An interim report issued by investigators working to determine what happened to missing Malaysia Airlines Flight MH370 has revealed that the battery which powered the aircraft's underwater locator beacon had expired over a year before the flight's disappearance.

The revelation did not mean, however that the aircraft was without a functioning underwater locator beacon, as the battery in the beacon attached to the cockpit voice recorder had its battery replaced as scheduled.

The significance of the expired battery was that search and rescue teams may have had a reduced chance of locating the aircraft, even if they were within its vicinity, the Associated Press reported.

The error occurred as a result of a failure to update a computer system that is used to track and call out maintenance correctly when the underwater locator beacon was replaced in Feb. 2008.

While the beacon's battery was not replaced as scheduled, the report said that it was still possible for the unit to function past the expiry date on the device, but that it was not guaranteed to meet the 30-day requirement that safety regulations call for.

Most of the information contained in the report had been known before now. Investigators are obliged to release a report on their progress on the anniversary of the disappearance, regardless of what, if any, new information they have.

The sole objective of the investigation “is the prevention of future accidents or incidents, and not for the purpose to apportion blame or liability," the report said.

The report exhaustively details every aspect of the flight, including technical and maintenance data, air traffic control contacts with the aircraft, and the psychological profiles, family lives and financial affairs of the pilots and crew.

Of Captain Zaharie Shah, the report said: “The Captain's ability to handle stress at work and home was good. There was no known history of apathy, anxiety, or irritability.
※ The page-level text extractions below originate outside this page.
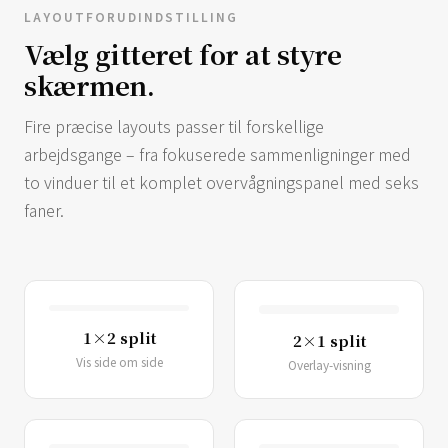
LAYOUTFORUDINDSTILLING
Vælg gitteret for at styre
skærmen.
Fire præcise layouts passer til forskellige
arbejdsgange – fra fokuserede sammenligninger med
to vinduer til et komplet overvågningspanel med seks
faner.
1×2 split
2×1 split
Vis side om side
Overlay-visning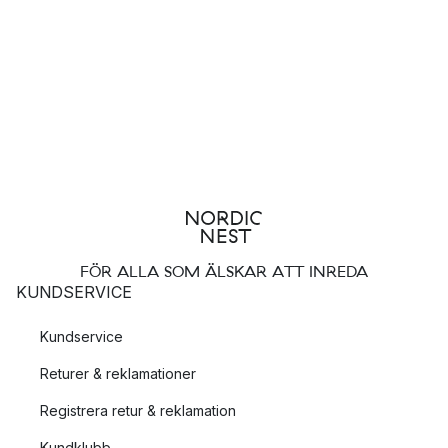
FÖR ALLA SOM ÄLSKAR ATT INREDA
KUNDSERVICE
Kundservice
Returer & reklamationer
Registrera retur & reklamation
Kundklubb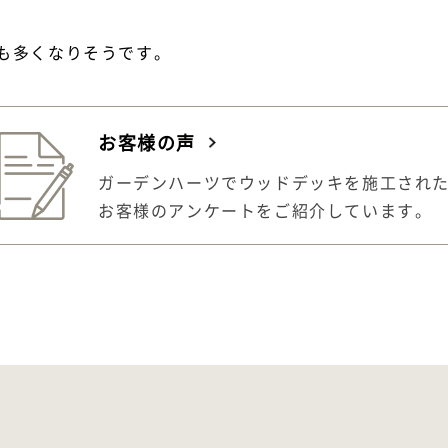
も多くなりそうです。
お客様の声
ガーデンハーツでウッドデッキを施工され
お客様のアンケートをご紹介しています。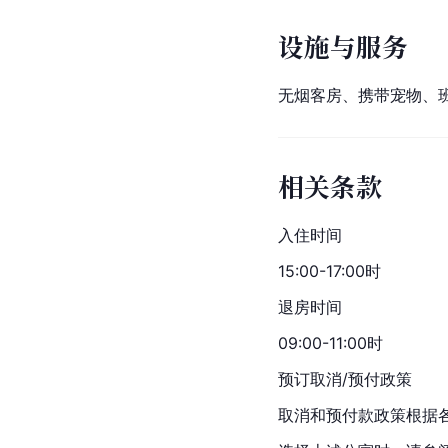
设施与服务
无烟客房、携带宠物、
相关条款
入住时间
15:00-17:00时
退房时间
09:00-11:00时
预订取消/预付政策
取消和预付款政策根据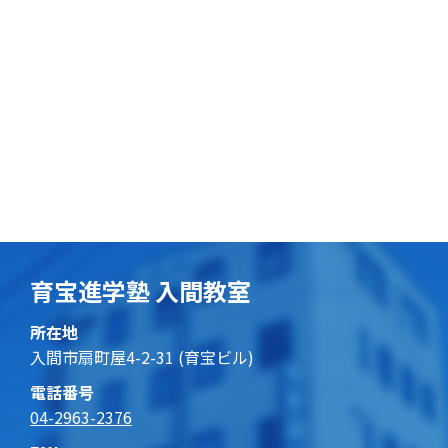
育宝進学塾 入間教室
所在地
入間市扇町屋4-2-31 (育宝ビル)
電話番号
04-2963-2376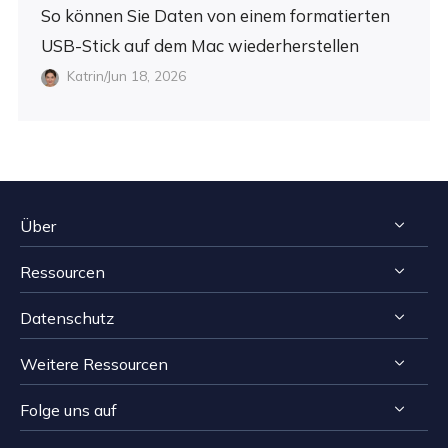
So können Sie Daten von einem formatierten
USB-Stick auf dem Mac wiederherstellen
Katrin/Jun 18, 2026
Über
Ressourcen
Impressum
Datenschutz
Reviews & Awards
Tipps zur Windows Datenrettung
Kontakt EaseUS
Weitere Ressourcen
Tipps zur Mac Datenrettung
Deinstallieren
Resellers
Speichermedien wiederherstellen Tipps
Folge uns auf
Erstattungsrichtlinie
Computer Lösungen
Affiliates
Reparatur Tipps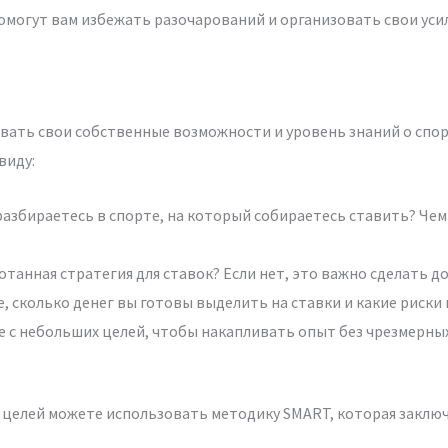
омогут вам избежать разочарований и организовать свои усил
вать свои собственные возможности и уровень знаний о спор
виду:
азбираетесь в спорте, на который собираетесь ставить? Чем
ботанная стратегия для ставок? Если нет, это важно сделать д
 сколько денег вы готовы выделить на ставки и какие риски
е с небольших целей, чтобы накапливать опыт без чрезмерны
целей можете использовать методику SMART, которая заключ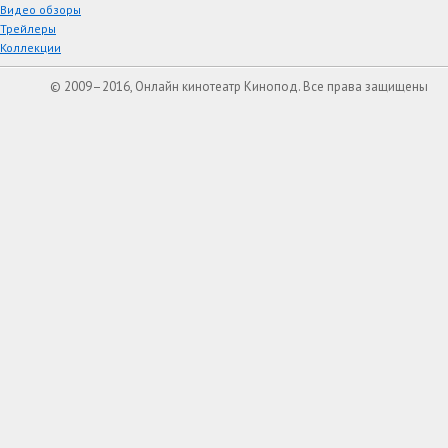
Видео обзоры
Трейлеры
Коллекции
© 2009–2016, Онлайн кинотеатр Кинопод. Все права защищены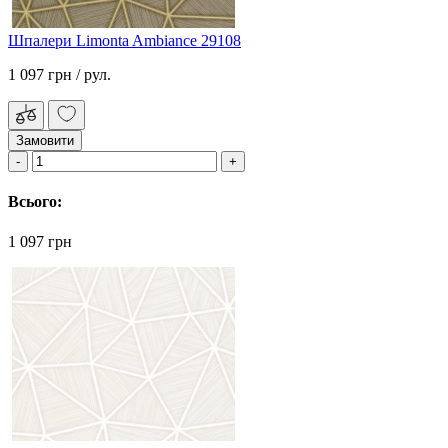
Шпалери Limonta Ambiance 29108
1 097 грн
/ рул.
Замовити
Всього:
1 097 грн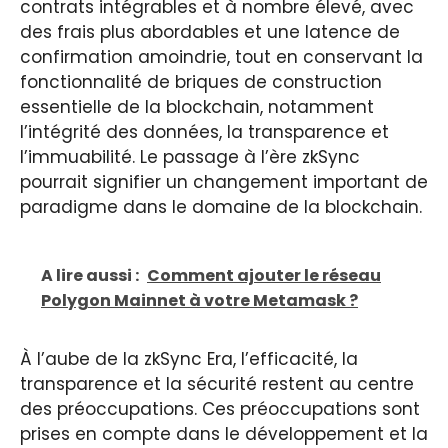
contrats intégrables et à nombre élevé, avec
des frais plus abordables et une latence de
confirmation amoindrie, tout en conservant la
fonctionnalité de briques de construction
essentielle de la blockchain, notamment
l’intégrité des données, la transparence et
l’immuabilité. Le passage à l’ère zkSync
pourrait signifier un changement important de
paradigme dans le domaine de la blockchain.
A lire aussi :
Comment ajouter le réseau
Polygon Mainnet à votre Metamask ?
À l’aube de la zkSync Era, l’efficacité, la
transparence et la sécurité restent au centre
des préoccupations. Ces préoccupations sont
prises en compte dans le développement et la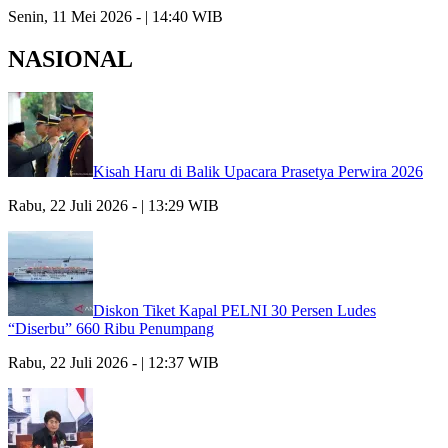
Senin, 11 Mei 2026 - | 14:40 WIB
NASIONAL
Kisah Haru di Balik Upacara Prasetya Perwira 2026
Rabu, 22 Juli 2026 - | 13:29 WIB
Diskon Tiket Kapal PELNI 30 Persen Ludes
“Diserbu” 660 Ribu Penumpang
Rabu, 22 Juli 2026 - | 12:37 WIB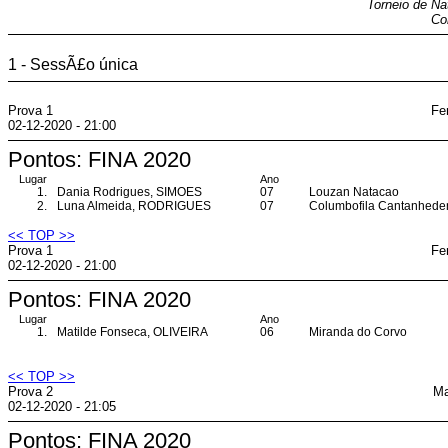
Torneio de N
Co
1 - SessÃ£o única
Prova 1
Fe
02-12-2020 - 21:00
Pontos: FINA 2020
Lugar
Ano
1.
Dania Rodrigues, SIMOES
07
Louzan Natacao
2.
Luna Almeida, RODRIGUES
07
Columbofila Cantanhede
<< TOP >>
Prova 1
Fe
02-12-2020 - 21:00
Pontos: FINA 2020
Lugar
Ano
1.
Matilde Fonseca, OLIVEIRA
06
Miranda do Corvo
<< TOP >>
Prova 2
Ma
02-12-2020 - 21:05
Pontos: FINA 2020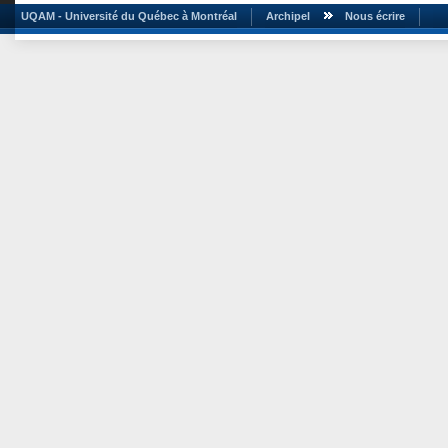
UQAM - Université du Québec à Montréal
Archipel
Nous écrire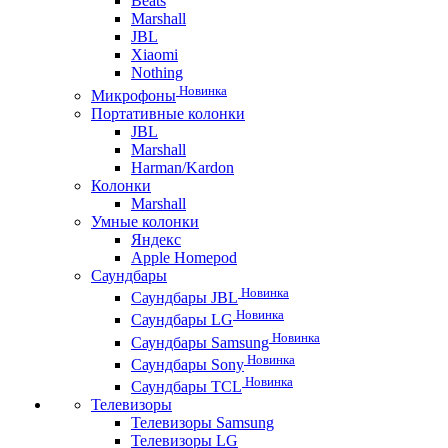
Beats
Marshall
JBL
Xiaomi
Nothing
Новинка
Микрофоны
Портативные колонки
JBL
Marshall
Harman/Kardon
Колонки
Marshall
Умные колонки
Яндекс
Apple Homepod
Саундбары
Новинка
Саундбары JBL
Новинка
Саундбары LG
Новинка
Саундбары Samsung
Новинка
Саундбары Sony
Новинка
Саундбары TCL
Телевизоры
Телевизоры Samsung
Телевизоры LG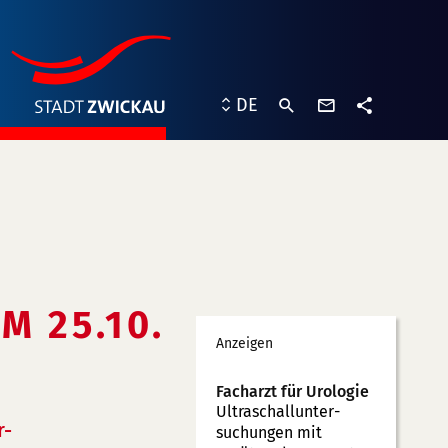
Kontaktformu
DE
Teilen
M 25.10.
Werbung
Anzeigen
Facharzt für Urologie
Ultraschallunter­
r-
suchungen mit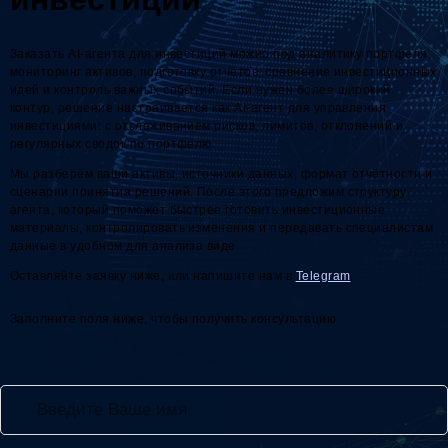
Заказать AI-агента для инвестиций можно под аналитику портфеля,
мониторинг активов, подготовку отчётов, сравнение инвестиционных
идей и контроль важных событий. Если нужен более широкий
контур, решение настраивается как AI-агент для управления
инвестициями: с отслеживанием рисков, лимитов, отклонений и
регулярных сводок по портфелю.
Мы разберём ваши активы, источники данных, формат отчётности и
сценарии принятия решений. После этого предложим структуру
агента, который поможет быстрее готовить инвестиционные
материалы, контролировать изменения и передавать специалистам
данные в удобном для анализа виде.
Оставляйте заявку ниже, или напишите нам в
Telegram
.
Заполните поля ниже, чтобы получить консультацию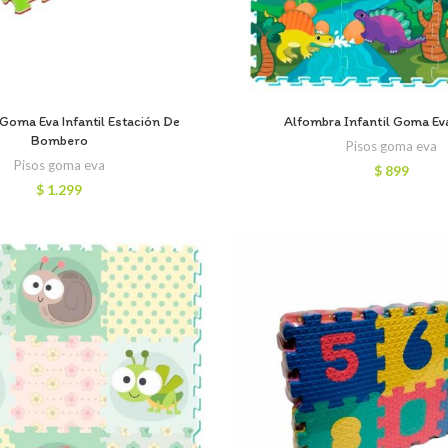
Goma Eva Infantil Estación De
Alfombra Infantil Goma Ev
Bombero
Pisos goma eva
Pisos goma eva
$
899
$
1.299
There were no significant changes in his lifestyle, interpersonal conflict or family stresses."

Investigators spoke with over 120 people in the course of their work, including aviation officials, next-of-kin of crew, refueler, flight caterer, aircraft cleaners, cargo operators and loaders, freight-forwarders, suppliers and consignees, the report said.

Dato Kok Soo Chon, the chief MH370 investigator, presented the report at a press conference.

"In the months ahead, the investigation team will need to analyze to draw conclusions and safety recommendations based on the factual information that has been gathered,” he said, adding: “In addition to the analysis and the conclusion phase of the investigation, steps taken will also include further validation of the factual information on emergence of new evidence."